We blijven een nacht over op Tintamarre, het weer is erg rustig (conform de verwachtingen). We genieten

nog een keer van de rust op dit onbewoonde eiland. Op de terugweg naar Marigot oefenen we wat met het

licht weer zeil. Dat blijft een geimproviseerd iets op onze boot. Het lukt ons maar deels om het

acceptabel gezet te krijgen, ware het niet dat er bovenin een twist inzit die we niet kunnen verklaren.

We stoppen ermee, in Marigot lossen we dit later weer op. Het weer is nog steeds van slag. De wind (voor

zover je daar van kan spreken met een knoop of 5) komt uit het zuidwesten. Op zich een heel aardige

richting maar voor ons veel te zwak. De windvoorspellingen blijven voor ons dinsdag de 7e als een gunstig

vertrekmoment aanwijzen. We houden daar dus maar aan vast.
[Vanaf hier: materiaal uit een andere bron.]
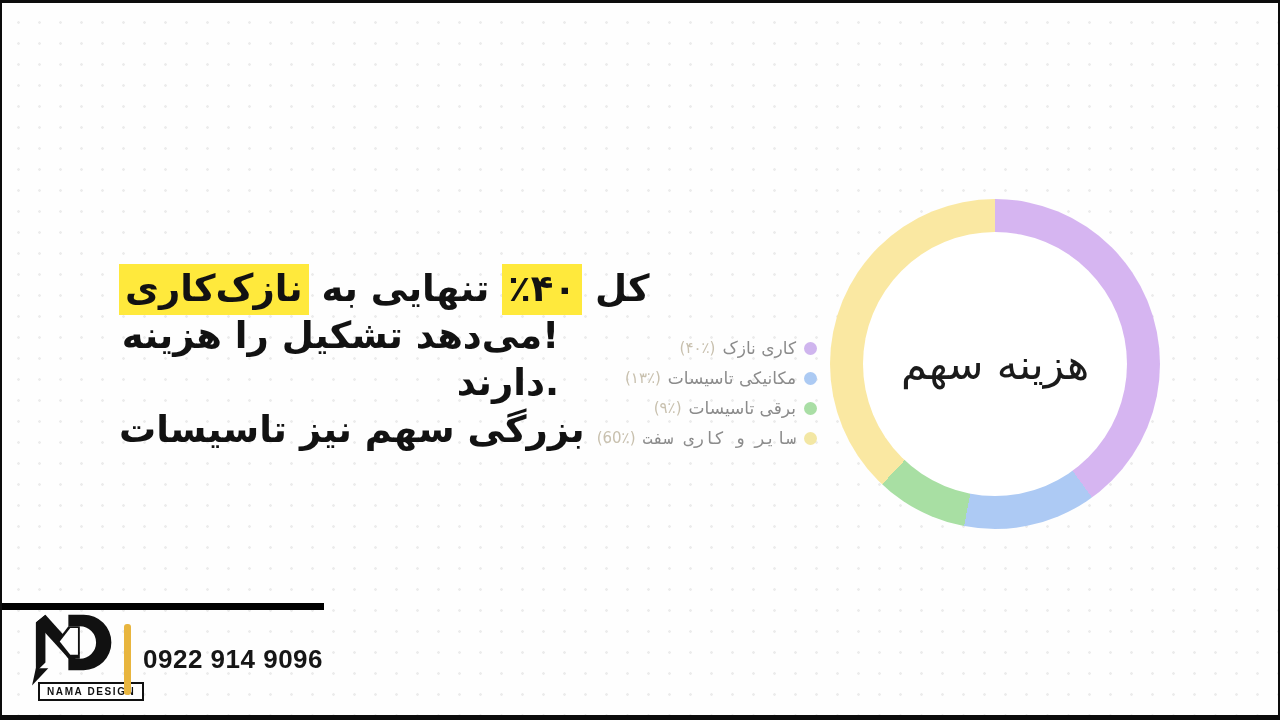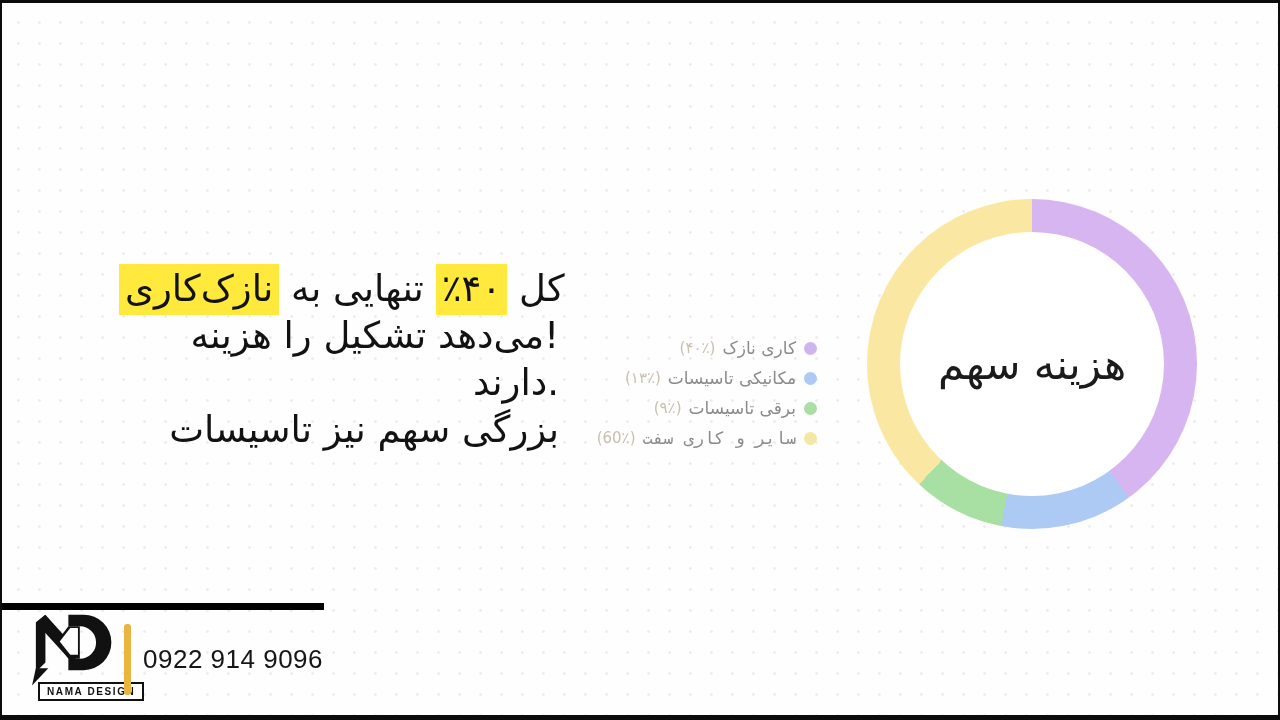--- a/index.html
+++ b/index.html
@@ -6,45 +6,45 @@
   body{width:1280px;height:720px;overflow:hidden;font-family:"DejaVu Sans",sans-serif;}
   .frame{
     position:relative;width:1280px;height:720px;box-sizing:border-box;
     border:solid #0c0c0c;border-width:3px 2px 5px 2px;
     background-color:#fefefe;
     background-image:radial-gradient(circle,#ececec 1.2px,transparent 1.5px);
     background-size:21px 21px;background-position:6px 9px;
   }
   
   .para{position:absolute;left:117px;top:262px;width:440px;text-align:right;direction:ltr;
-        font-weight:normal;font-size:37px;color:#121212;}
+        font-weight:bold;font-size:37px;color:#121212;}
   .line{line-height:47px;white-space:nowrap;}
   .w{unicode-bidi:isolate;direction:rtl;}
   .num{unicode-bidi:bidi-override;direction:ltr;}
   .hl{padding:3px 6px 5px;}
   
   .legend{position:absolute;left:580px;top:306px;width:235px;direction:ltr;margin-top:24px;}
   .lrow{display:flex;justify-content:flex-end;align-items:center;height:30px;gap:7px;}
   .lpct{font-size:15px;}
   .lname{font-size:17px;font-weight:500;white-space:nowrap;}
   .ldot{width:13px;height:13px;border-radius:50%;flex:0 0 auto;margin-left:1px;}
   
-  .donut{position:absolute;left:865px;top:196px;width:330px;height:330px;border-radius:50%;}
+  .donut{position:absolute;left:828px;top:196px;width:330px;height:330px;border-radius:50%;}
   .hole{position:absolute;inset:33px;border-radius:50%;background:#ffffff;
         display:flex;align-items:center;justify-content:center;}
   .center-label{font-size:42px;font-weight:500;color:#1b1b1b;direction:ltr;white-space:nowrap;}
   
   .divider-strip{position:absolute;left:0;top:600px;width:322px;height:7px;background:#000;}
   .logo-svg{position:absolute;left:26px;top:606px;}
   .brand-box{position:absolute;left:36px;top:679px;border:2px solid #101010;background:#fff;
              padding:2px 7px;font-family:"Liberation Sans",sans-serif;font-size:10px;
              font-weight:bold;letter-spacing:1.6px;color:#101010;white-space:nowrap;}
   .gold-bar{position:absolute;left:122px;top:621px;width:7px;height:71px;border-radius:3px;}
   .phone{position:absolute;left:141px;top:641px;font-family:"Liberation Sans",sans-serif;
-         font-size:26px;font-weight:normal;color:#161616;letter-spacing:0.5px;white-space:nowrap;}
+         font-size:26px;font-weight:bold;color:#161616;letter-spacing:0.5px;white-space:nowrap;}
 </style>
 </head>
 <body>
 
 <div class="frame">
 
   <div class="para" style="color: rgb(18, 18, 18);">
       <div class="line"><span class="w hl" style="background: rgb(255, 233, 60);">نازک‌کاری</span> <span class="w">به</span> <span class="w">تنهایی</span> <span class="num hl" style="background: rgb(255, 233, 60);">٪۴۰</span> <span class="w">کل</span></div>
       <div class="line"><span class="w">هزینه</span> <span class="w">را</span> <span class="w">تشکیل</span> <span class="w">می‌دهد</span><span class="num">!</span></div>
       <div class="line"><span class="w">دارند</span><span class="num">.</span></div>

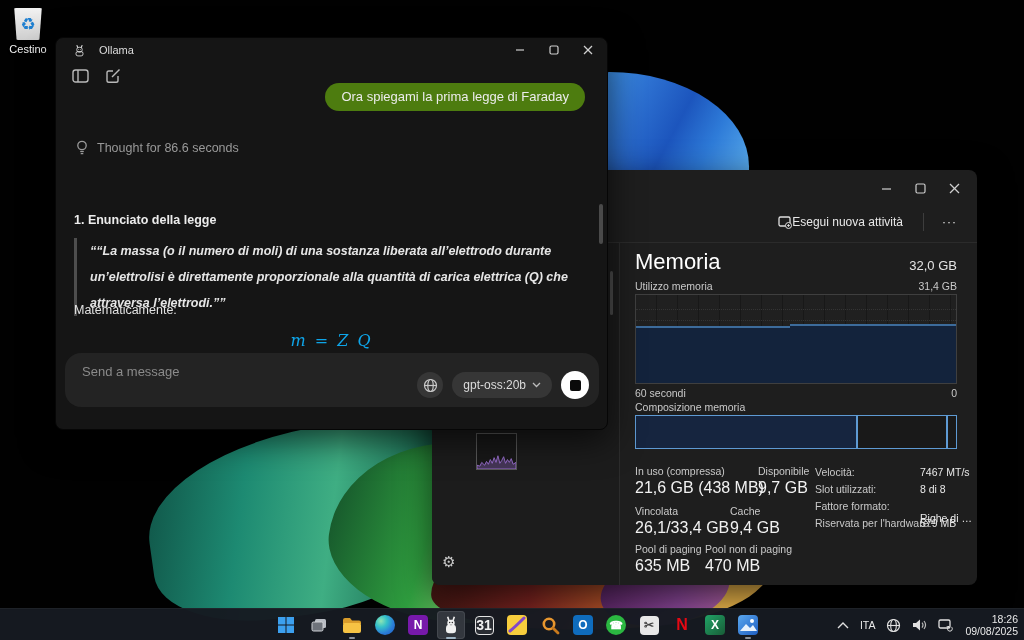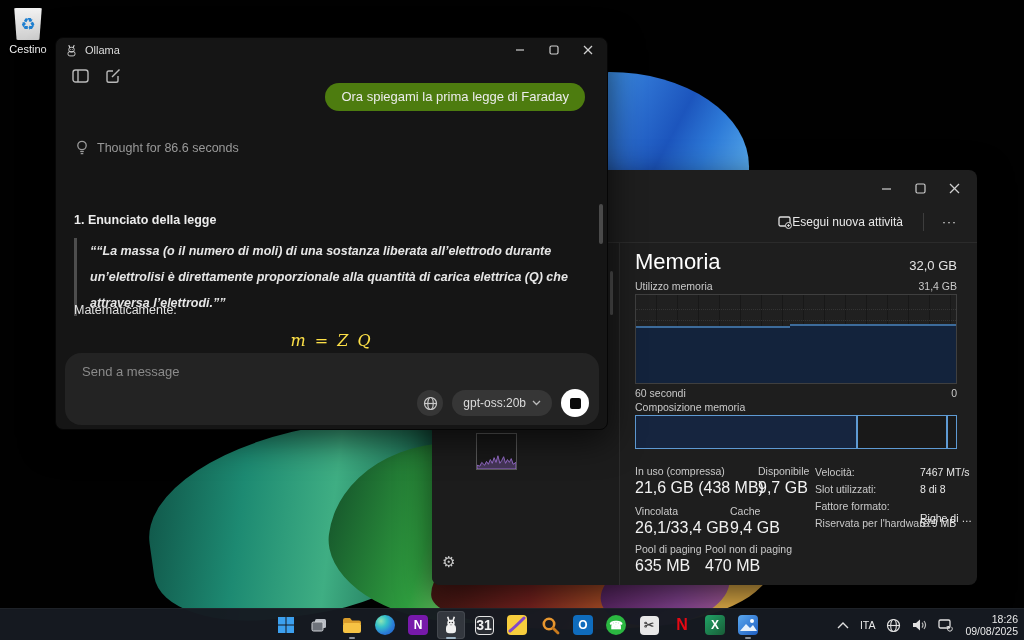--- a/index.html
+++ b/index.html
@@ -81,40 +81,40 @@
   #comp-inuse { position:absolute; left:0; top:0; bottom:0; background:#16253f; border-right:2px solid #5e9ad3; }
   #comp-line2 { position:absolute; top:0; bottom:0; left:97%; width:2px; background:#5e9ad3; }
 
   .stat-label { font-size:10.5px; color:#c9c9c9; white-space:nowrap; }
   .stat-value { font-size:16px; color:#f2f2f2; white-space:nowrap; }
   .det-label { font-size:10.5px; color:#c9c9c9; white-space:nowrap; }
   .det-value { font-size:10.5px; color:#e8e8e8; white-space:nowrap; }
 
   
   #ollama { left:55px; top:37px; width:553px; height:393px; background:#151515; border:1px solid #060606; }
-  #ollama-titlebar { position:absolute; top:0; left:0; right:0; height:24px; display:flex; align-items:center; padding-left:9px; gap:7px; }
+  #ollama-titlebar { position:absolute; top:0; left:0; right:0; height:24px; display:flex; align-items:center; padding-left:17px; gap:13px; }
   #ollama-title { font-size:11px; color:#dcdcdc; }
   #ollama-toolbar { position:absolute; top:30px; left:16px; display:flex; gap:16px; }
   #ollama-toolbar svg { stroke:#b9b9b9; stroke-width:1.4; fill:none; }
 
   #user-bubble { position:absolute; top:45px; right:22px; background:#4d7c0f; color:#ececec; font-size:13px;
     padding:0 16px; height:28px; line-height:28px; border-radius:15px; }
 
   #thought-row { position:absolute; top:102px; left:20px; display:flex; align-items:center; gap:9px; color:#999; font-size:12.5px; }
   #msg-heading { position:absolute; top:144px; left:18px; font-size:15.5px; font-weight:700; color:#f2f2f2; }
   #msg-sub { position:absolute; top:175px; left:18px; font-size:12.5px; font-weight:700; color:#ececec; }
   #msg-quote { position:absolute; top:200px; left:18px; width:520px; border-left:3px solid #4d4d4d; padding-left:13px;
     font-size:12.5px; font-style:italic; font-weight:600; color:#e6e6e6; line-height:26px; }
   #msg-math-intro { position:absolute; top:265px; left:18px; font-size:12.5px; color:#e2e2e2; }
   #msg-formula { position:absolute; top:293px; left:0; width:100%; text-align:center;
-    font-family:"DejaVu Serif",serif; font-style:italic; font-size:16px; color:#fde047; letter-spacing:2px; }
+    font-family:"DejaVu Serif",serif; font-style:italic; font-size:16px; color:#0ea5e9; letter-spacing:2px; }
 
   #ollama-scroll { position:absolute; right:4px; top:166px; width:4px; height:40px; background:#4a4a4a; border-radius:2px; }
 
-  #ollama-input { position:absolute; left:9px; top:315px; width:534px; height:72px; background:#232323; border-radius:16px; }
+  #ollama-input { position:absolute; left:9px; top:315px; width:534px; height:54px; background:#232323; border-radius:16px; }
   #ollama-input input { position:absolute; left:17px; top:11px; width:320px; background:transparent; border:none; outline:none;
     font-size:13px; color:#eee; font-family:"Liberation Sans",sans-serif; }
   #ollama-input input::placeholder { color:#8a8a8a; }
   #input-actions { position:absolute; right:10px; bottom:8px; display:flex; align-items:center; gap:9px; }
   #globe-btn { width:26px; height:26px; border-radius:50%; background:#363636; display:flex; align-items:center; justify-content:center; }
   #model-pill { height:26px; border-radius:13px; background:#363636; color:#dcdcdc; font-size:12px;
     display:flex; align-items:center; gap:6px; padding:0 11px; }
   #stop-btn { width:28px; height:28px; border-radius:50%; background:#fff; display:flex; align-items:center; justify-content:center; }
   #stop-btn .sq { width:11px; height:11px; background:#0a0a0a; border-radius:2px; }
 

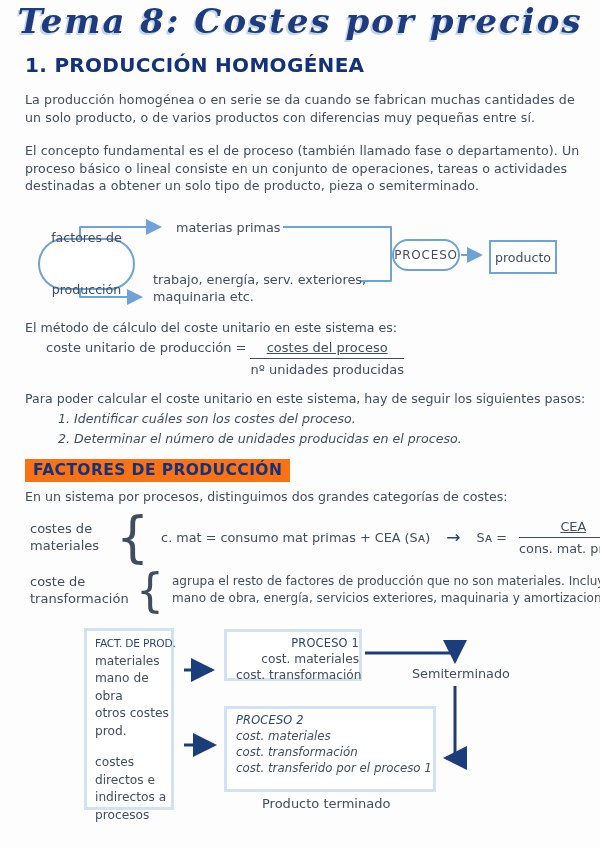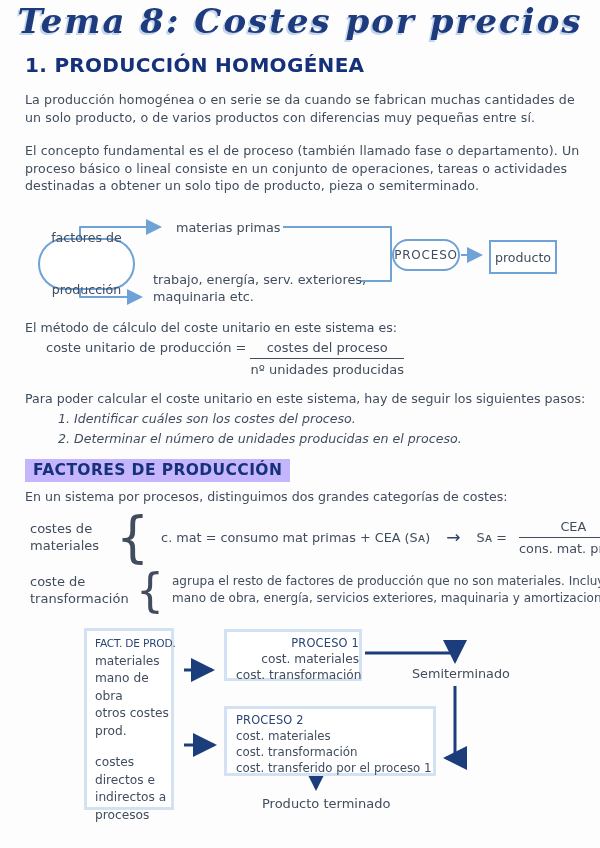--- a/index.html
+++ b/index.html
@@ -37,29 +37,29 @@
     border:2px solid #6fa2d6; display:flex; align-items:center; justify-content:center; font-size:12.6px;
   }
   .d1lbl { position:absolute; font-size:12.8px; }
   .lbl-materias { left:176px; top:5px; }
   .lbl-trabajo { left:153px; top:56px; line-height:17px; }
 
   
   #method-intro { position:absolute; left:25px; top:320px; font-size:12.6px; white-space:nowrap; }
   #formula { position:absolute; left:46px; top:340px; height:46px; display:flex; align-items:flex-start; gap:4px; font-size:13px; }
   .frac { text-align:center; }
-  .frac .num { display:block; border-bottom:1.5px solid #414d5e; padding:0 10px 3px; }
+  .frac .num { display:block; border-bottom:1.5px solid #414d5e; padding:0 10px 3px;text-decoration:underline; }
   .frac .den { display:block; padding-top:3px; }
   #steps-intro { position:absolute; left:25px; top:391px; font-size:12.6px; white-space:nowrap; }
   .step { position:absolute; left:58px; font-size:12.6px; white-space:nowrap;font-style:italic; }
   .step1 { top:411px; } .step2 { top:431px; }
 
   
   #f-heading {
-    position:absolute; left:25px; top:459px; background:#c4b5fd; color:#14317a;
+    position:absolute; left:25px; top:459px; background:#f97316; color:#14317a;
     font-weight:700; font-size:15.5px; padding:2px 8px 3px; letter-spacing:0.4px;
   }
   #f-intro { position:absolute; left:25px; top:489px; font-size:12.6px; white-space:nowrap; }
   .brace { font-size:52px; font-weight:400; color:#414d5e; line-height:0.9; transform:scaleY(1.05); }
   #materials-row { position:absolute; left:30px; top:508px; height:58px; display:flex; align-items:center; gap:12px; font-size:12.8px; white-space:nowrap; }
   #materials-row .rowlabel { width:74px; line-height:17px; font-size:13px; white-space:normal; }
   .arrow-glyph { font-size:17px; color:#2e4468; margin:0 4px; }
   .sa-frac .num { padding:0 36px 3px; }
   #transform-row { position:absolute; left:30px; top:566px; height:48px; display:flex; align-items:center; gap:8px; font-size:12px; }
   #transform-row .rowlabel { width:98px; line-height:17px; font-size:13px; }
@@ -67,21 +67,21 @@
   .desc { line-height:17px; white-space:nowrap; }
 
   
   #diagram2 { position:absolute; left:0; top:620px; width:600px; height:220px; }
   #diagram2 svg { position:absolute; left:0; top:0; }
   .pale-box { position:absolute; border:3px solid #d2e2f2; background:#fff; }
   #fact-box { left:84px; top:8px; width:90px; height:182px; padding:4px 2px 0 8px; font-size:12.2px; line-height:17.5px; }
   .box-title { font-size:10.6px; color:#2a4475; letter-spacing:-0.2px; white-space:nowrap; margin-bottom:0; font-weight:500; }
   .gap { height:14px; }
   #p1-box { left:224px; top:9px; width:138px; height:52px; padding:3px 0 8px 9px; font-size:12.2px; line-height:16px; white-space:nowrap;text-align:right; }
-  #p2-box { left:224px; top:86px; width:212px; height:70px; padding:3px 0 12px 9px; font-size:11.8px; line-height:16px; white-space:nowrap; }
+  #p2-box { left:224px; top:86px; width:212px; height:86px; padding:3px 0 12px 9px; font-size:11.8px; line-height:16px; white-space:nowrap;font-style:italic; }
   .box-title2 { font-size:11.4px; color:#2a4475; letter-spacing:0.2px; font-weight:500; }
   #semiterminado { position:absolute; left:412px; top:46px; font-size:12.8px; }
   #prod-term { position:absolute; left:262px; top:176px; font-size:13px; }
 </style>
 </head>
 <body>
 
 <div class="page">
 
   <div class="title">Tema 8: Costes por precios</div>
Zaterdag 4 mei gaan Tim en Bas nog één keer duiken met Ocean Explorers. Ze brengen de boeken terug die

Bas mocht lenen voor zijn Maatschappijleer-project. We hebben daar heel wat bladzijden uit gescand. De

duiken zijn wederom een groot succes. Jeff, de duikschoolbaas die ook de shark dives leidt doet ze nog

een aanbod: als ze wat vervolgcursussen doen tot aan divemaster, dan mogen ze bij hem komen werken. Dit

is iets dat hij zeker niet tegen elke duikklant zegt. Iets om over na te denken en op zijn minst een

groot compliment.








Onderwijl doen Joke en Johan de laatste boodschappen en ruimen de boot al wat op. Morgen (zondag) gaan we

de marina hiernaast in voor de laatste voorbereidingen. We zijn er klaar voor. Het valt ons zwaar om

afscheid te gaan nemen van de Carieb. De weersontwikkelingen zijn echter een voorbode van wat er gaat

komen. Het is tijd om weg te gaan. Momenteel is het wederom bijna windstil en 34 graden in de boot. Een

record, zelfs hier in de tropen. Tim vaart de benzine uit de vlotter van de buitenboordmotor. Die mag

weer een poosje buiten dienst worden gesteld. De motor heeft, dankzij de goede zorgen van Harry van Wijk,

het hele seizoen storingvrij gefunctioneerd. Niet slecht voor een motortje van een kwart eeuw oud.

Het blijft een dubbel gevoel om afscheid te gaan nemen van een plekje op de aarde waar we niet echt weg

willen, maar nieuwe ervaringen en ontdekkingen liggen voor ons.